The reason that Congress banned free samples was “to eliminate an easily accessible source for youth that are especially vulnerable to the risks of tobacco use and addiction.” The ban targeted conduct, not speech, and it wasn’t obviously expressive conduct either.  The industry failed to identify its “entirely unstated” message. The industry argued that free samples were “expressive” because they “convey[] important information to smokers who want to switch to vapor products, including key consumer information about different e-liquid flavors and device performance characteristics.”

“This extraordinary argument, if accepted, would extend First Amendment protection to every commercial transaction on the ground that it ‘communicates’ to the customer ‘information’ about a product or service.” The Supreme Court long ago rejected the idea that conduct carried out with the intent of expressing an idea is therefore speech. “[T]he seller’s intention that those experiences leave consumers with helpful information that encourages future purchases does not convert all regulation that affects access to products or services into speech restrictions subject to First Amendment scrutiny.”
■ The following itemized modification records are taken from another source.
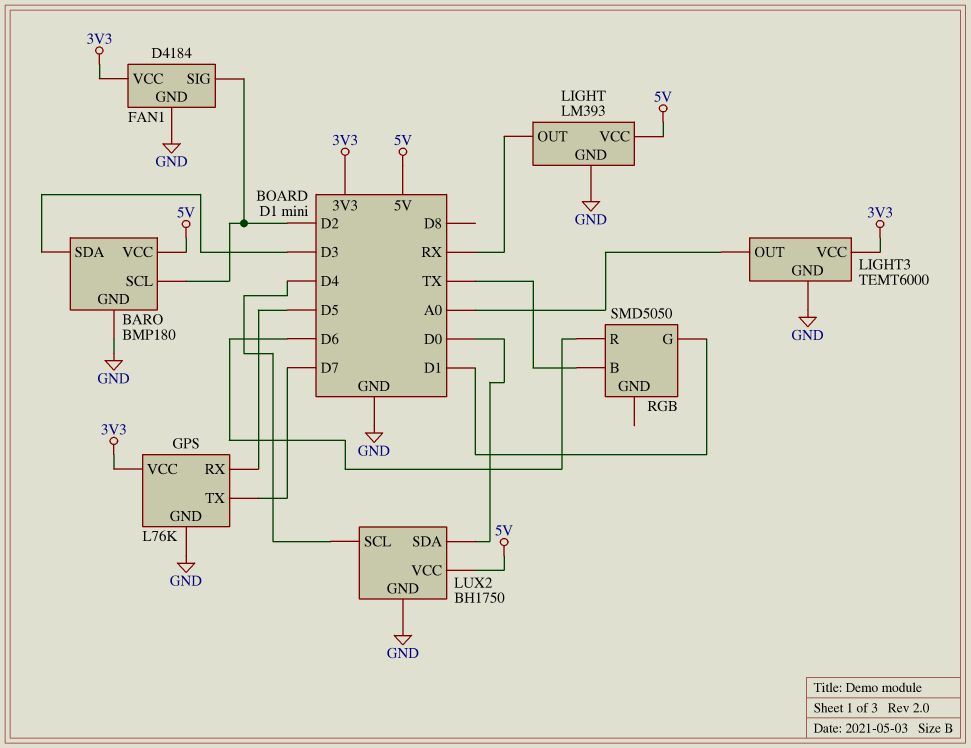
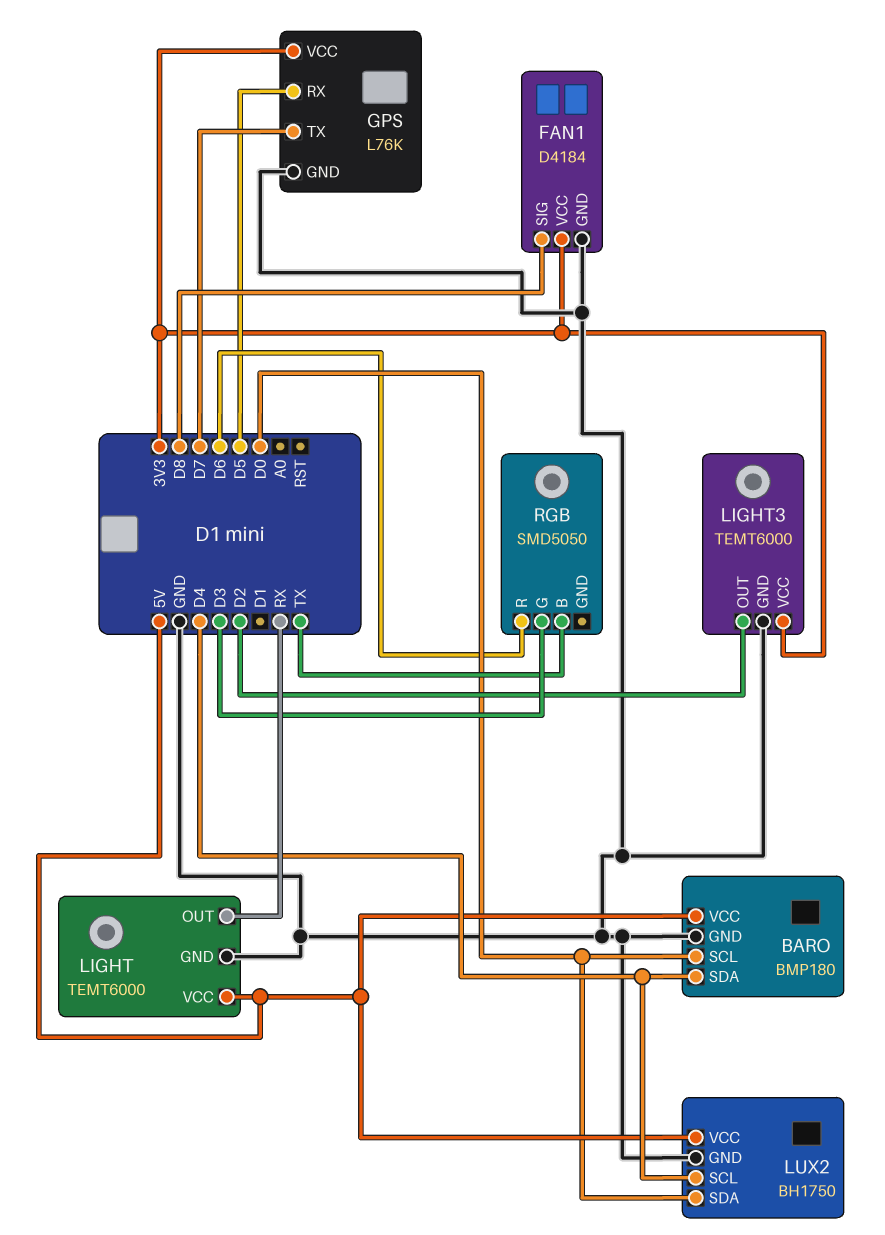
BARO pin SCL: D2 -> D0
BARO pin SDA: D3 -> D4
FAN1 pin SIG: D2 -> D8
LIGHT: LM393 -> TEMT6000
LIGHT3 pin OUT: A0 -> D2
RGB pin G: D1 -> D3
Even if there were an incidental burden on speech, the restriction on conduct was imposed “for reasons unrelated to the communication of ideas,” and thus unproblematic. The free sample ban wasn’t about communication of information, it was about the products themselves and the well-documented danger that children would obtain and use them via free samples, given the greater price sensitivity of young consumers. Expressions Hair Design v. Schneiderman, 137 S. Ct. 1144 (2017), “recently reaffirmed that ordinary price regulation does not implicate constitutionally protected speech,” and the ban here was an ordinary price regulation: e-cigarette sellers can’t charge zero dollars.  
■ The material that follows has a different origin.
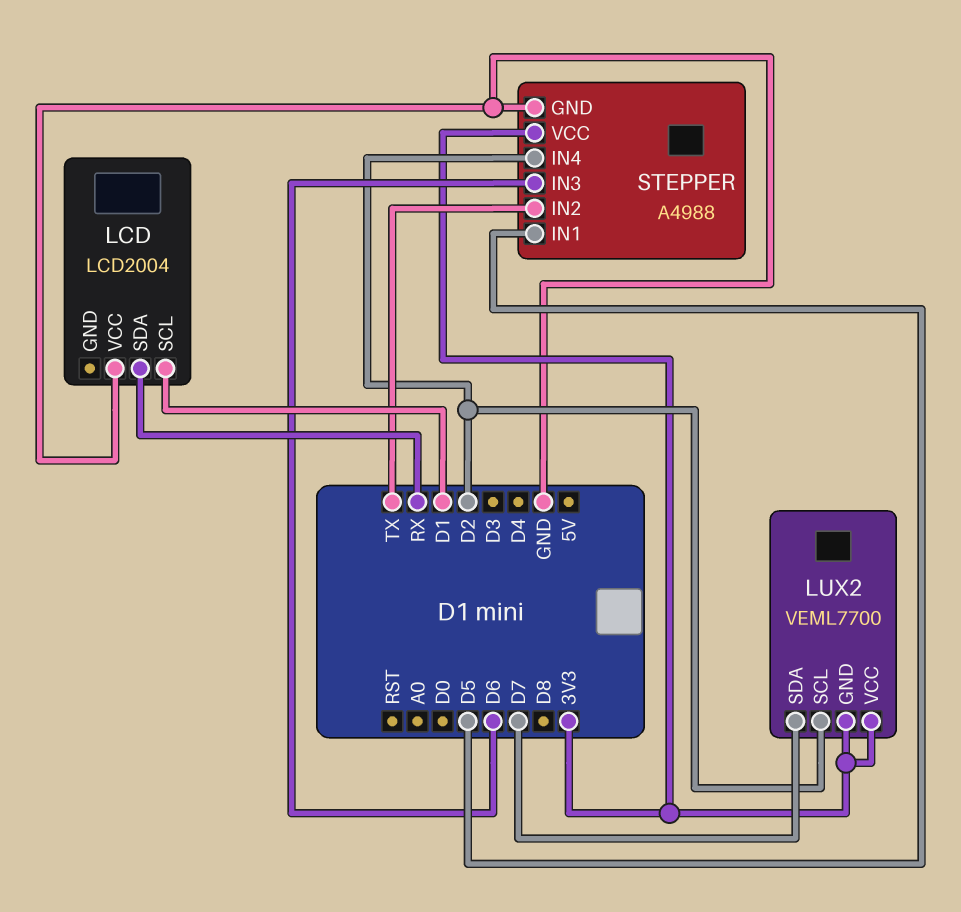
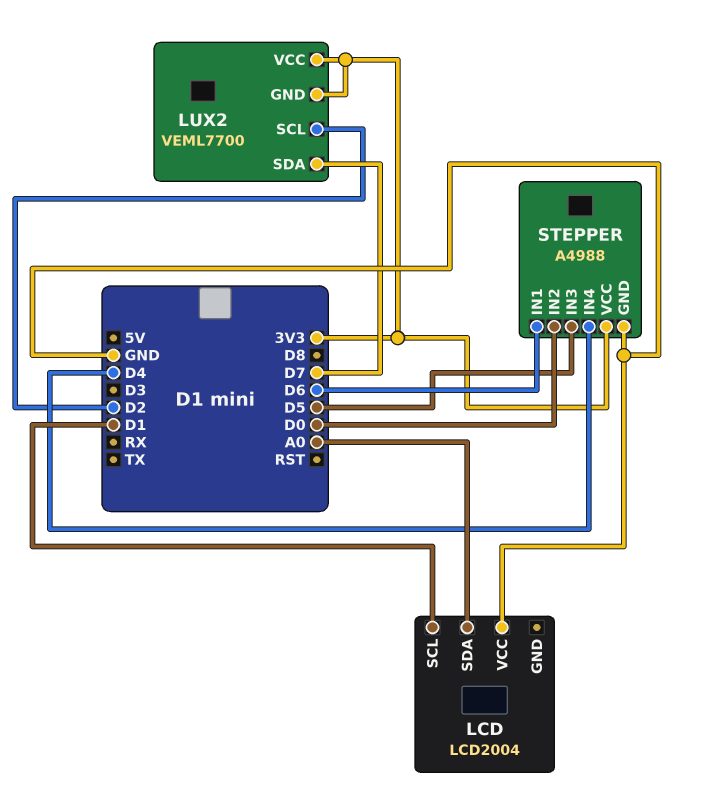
LCD pin SDA: RX -> A0
STEPPER pin IN1: D5 -> D6
STEPPER pin IN2: TX -> D0
STEPPER pin IN3: D6 -> D5
STEPPER pin IN4: D2 -> D4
Since this is rational basis review, it doesn’t matter that the TCA allows distribution of free samples of chewing tobacco at “qualified, adult-only” facilities:

Anyone with even basic awareness of e-cigarettes and chewing tobacco, and their differential health consequences for and uptake by youth, will readily discern rational reasons to treat free samples of chewing tobacco differently from free samples of e-cigarettes. E-cigarettes are discreet and trendy in a way that chewing tobacco is not. Additionally, Congress’ limited exemption for free samples of chewing tobacco in specified, controlled circumstances reflects Congress’ knowledge of youth access and usage derived from years of experience. As the Industry concedes, no comparable information exists for e-cigarettes. Additionally, users of e-cigarettes inhale into their lungs myriad potentially hazardous substances not limited to those derived from tobacco. Congress’ decision to exempt chewing tobacco but not e-cigarettes from the free sample ban readily survives rational basis review.
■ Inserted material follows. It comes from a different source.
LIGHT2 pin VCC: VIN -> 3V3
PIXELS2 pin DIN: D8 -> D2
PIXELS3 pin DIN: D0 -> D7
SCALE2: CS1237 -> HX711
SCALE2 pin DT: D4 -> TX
The Sixth Circuit previously characterized a free sample ban as “an attempt to regulate the ‘communicative impact’ of the activity, not the activity itself.” But that case “addressed a regulation covering a range of clearly communicative promotional activities—including the distribution of tobacco- branded merchandise (t-shirts, baseball caps, bobblehead dolls) and event sponsorships—together with a prohibition on free product samples, and its First Amendment analysis grouped them together as ‘marketing bans.’” That was wrong, but even so, the Sixth Circuit concluded that any burden on the expressive element of free samples was easily justified by the FDA’s “overwhelming evidence” of the danger that free samples could fall into the hands of young people.  The industry argued that e-cigarettes were different because “consumers are searching for truthful information regarding a novel and potentially life-saving product category.” “Given the relatively unknown and potentially grave risks of e-cigarettes to all users, and their extraordinary allure to middle and high school students, we cannot agree.” [Also, trying an e-cigarette provides exactly zero information to the user about whether they are better, healthwise, than cigarettes.]